Een nieuw onderzoek onder ruim 7.000 Amerikanen wijst er nu op dat termen als gezond of duurzaam de gemiddelde consument sneller weten te verleiden dan de termen vegan of plantaardig. Eerder Amerikaans veldonderzoek liet al zien dat veganistische of vegetarische gerechten beter verkochten als ze niet als dusdanig gekenmerkt werden. Een maand geleden kwam ook een studie van de Universiteit van Queensland met vergelijkbare resultaten. Daarin kwam naar voren dat termen als vegan, vegetarisch en vleesvrij niet aantrekkelijk zijn voor mensen die slachtvlees eten. Zij zouden door deze termen eerder denken dat het niet voor hen bedoeld is, vergelijkbaar met hoe mensen kunnen reageren op producten die gelabeld zijn als glutenvrij. Ook zouden ze denken dat het minder smaakvol is.
De onderzoeken hoeven echter niet representatief te zijn voor Nederland en laten ook niet zien wat een combinatie van termen doet.
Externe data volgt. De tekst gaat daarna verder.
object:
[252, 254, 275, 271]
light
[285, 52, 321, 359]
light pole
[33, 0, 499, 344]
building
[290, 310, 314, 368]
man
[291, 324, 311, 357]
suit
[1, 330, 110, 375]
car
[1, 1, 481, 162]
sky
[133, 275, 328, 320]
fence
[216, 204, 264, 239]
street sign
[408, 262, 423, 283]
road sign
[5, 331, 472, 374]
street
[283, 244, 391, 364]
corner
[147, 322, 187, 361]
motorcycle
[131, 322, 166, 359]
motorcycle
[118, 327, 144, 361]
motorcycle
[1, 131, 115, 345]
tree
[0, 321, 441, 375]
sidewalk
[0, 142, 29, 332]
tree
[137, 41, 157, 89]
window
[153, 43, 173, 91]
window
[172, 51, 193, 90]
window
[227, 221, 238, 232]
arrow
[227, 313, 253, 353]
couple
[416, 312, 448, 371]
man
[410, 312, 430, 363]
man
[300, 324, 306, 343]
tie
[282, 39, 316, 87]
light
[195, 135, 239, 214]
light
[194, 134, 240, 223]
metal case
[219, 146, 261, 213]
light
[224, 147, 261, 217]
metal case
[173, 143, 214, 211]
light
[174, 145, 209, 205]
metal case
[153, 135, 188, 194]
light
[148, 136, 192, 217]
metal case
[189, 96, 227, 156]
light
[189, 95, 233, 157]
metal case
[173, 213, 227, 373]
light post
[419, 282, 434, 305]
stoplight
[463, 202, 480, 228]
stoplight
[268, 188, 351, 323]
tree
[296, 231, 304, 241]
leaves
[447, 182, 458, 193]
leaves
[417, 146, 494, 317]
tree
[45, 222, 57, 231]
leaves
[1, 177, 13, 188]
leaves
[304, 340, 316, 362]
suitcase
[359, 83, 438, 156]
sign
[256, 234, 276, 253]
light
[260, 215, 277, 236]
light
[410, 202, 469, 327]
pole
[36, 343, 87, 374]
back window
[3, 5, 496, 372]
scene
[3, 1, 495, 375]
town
Wel laten ze zien dat producenten er momenteel goed aan doen om termen als vegan of 100% plantaardig subtiel te vermelden, zodat het wel herkenbaar is voor veganisten, maar de gemiddelde consument niet afleidt. Ook het benoemen van directe voordelen van plantaardige producen, zoals vrij van cholesterol, kan specifieke doelgroepen goed aanspreken, bleek eerder al uit onderzoek door Faunalytics. De Nederlandse Vereniging voor Veganisme (NVV) geeft horecaondernemers de tip om hun gerechten vooral aantrekkelijk te beschrijven: ‘Lasagne van aubergine, tomaat en cashewricotta’ klinkt toch veel aantrekkelijker dan ‘veganistische lasagne’?, schrijft de NVV in haar Starterkit voor de horeca.